Crossfire remains one of Paxton's most accomplished screenplays and one of the best films of the 1940s. Richard Brooks's didactic Second World War novel about unbridled prejudice and the murder of a homosexual by a soldier was reshaped by Paxton into a "message picture." To meet production-code restrictions, the victim was changed from a homosexual to a Jew and the film became an attack on anti-Semitism wedged into the genre framework of a murder mystery. Yet of far more interest than the "message" aspect of the film is Paxton's updating of the novel by several years to place it squarely in the postwar milieu and his shift of the novel's emphasis on the accused murderer to the collective of demobilized soldiers in Washington, D.C. The group of soldiers works together to ferret out the real murderer within their ranks, a narrative scheme which resulted in accusations of socialism in some quarters. Politics aside, the move to a story without a clearly defined protagonist yielded a film with a diffuse point-of-view, serving to dramatize the aimlessness of the soldiers and the country after the war. Paxton was able to take the character of "The Man," a pathological liar and pimp in the novel, and, by placing him within the new context, create a disillusioned everyman. "The Man" became the spiritual center of the film, emblematic of not only the soldiers, but the country as a whole, as he searches for direction and purpose within his own conflicting stories of identity. The murder victim's monologue about the nation's desultory state and residual wartime hate was a clear summation on the atmosphere which led to the HUAC hearings.

Paxton's screenplay for Crossfire went beyond the problem of anti-Semitism to accent other social issues, notably the decaying family and the culture's obsession with material goods.

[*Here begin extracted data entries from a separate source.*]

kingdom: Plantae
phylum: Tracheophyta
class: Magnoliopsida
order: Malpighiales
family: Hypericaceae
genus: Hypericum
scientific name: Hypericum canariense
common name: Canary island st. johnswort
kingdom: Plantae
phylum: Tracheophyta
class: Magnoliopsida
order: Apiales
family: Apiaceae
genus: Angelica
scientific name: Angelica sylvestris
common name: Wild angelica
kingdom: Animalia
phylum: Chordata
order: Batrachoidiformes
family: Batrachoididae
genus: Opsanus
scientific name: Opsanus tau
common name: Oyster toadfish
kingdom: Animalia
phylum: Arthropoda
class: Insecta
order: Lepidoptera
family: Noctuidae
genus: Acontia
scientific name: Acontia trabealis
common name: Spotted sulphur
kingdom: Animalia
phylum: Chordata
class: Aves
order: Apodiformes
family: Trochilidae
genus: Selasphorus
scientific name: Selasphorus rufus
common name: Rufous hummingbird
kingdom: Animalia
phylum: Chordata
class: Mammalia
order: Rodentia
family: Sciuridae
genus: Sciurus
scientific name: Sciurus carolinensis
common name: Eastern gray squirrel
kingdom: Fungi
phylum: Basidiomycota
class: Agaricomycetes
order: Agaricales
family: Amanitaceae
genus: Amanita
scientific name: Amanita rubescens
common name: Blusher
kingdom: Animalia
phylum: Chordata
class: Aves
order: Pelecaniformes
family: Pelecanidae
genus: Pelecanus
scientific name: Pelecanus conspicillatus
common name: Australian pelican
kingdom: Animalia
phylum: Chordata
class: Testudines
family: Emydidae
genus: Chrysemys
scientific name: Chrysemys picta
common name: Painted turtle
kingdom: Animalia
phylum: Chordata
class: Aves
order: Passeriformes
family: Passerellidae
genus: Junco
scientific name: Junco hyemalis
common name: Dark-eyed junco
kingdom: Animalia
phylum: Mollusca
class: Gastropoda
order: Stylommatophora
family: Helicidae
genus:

The emphasis on the collective, national ennui and a variety of social problems made Crossfire a central target of the House Committee on Un-American Activities. But it is that combination of factors which, couched within a genre mold, makes the film the most concise and revealing portrait of the confused national psyche following the Second World War.

With the Scott-Dmytryk team silenced by HUAC, the assignments Paxton received became fewer and more sporadic. The success of the RKO team and Paxton's place in it was not to be repeated on the same sustained level. His last major contribution was his screenplay for The Wild One which in many respects operates as a continuation of the themes of a decaying society presented in Crossfire, but without the saving grace of cooperation within a collective. Buoyed by be-bop dialogue, The Wild One displayed both the motorcycle gang and the community as groups gone amok, with little hope offered for a stable society. The reply Marlon Brando gives to the question "What're you rebelling against, Johnny?"—"What've you got?"—was not only the canonizing agent that made him into the patron saint of the youth culture, but was a rallying cry of the disaffected and disillusioned for the next 20 years. Indeed, the aimless soldiers of Crossfire seemed to find their logical extension as the wandering band of bikers in The Wild One.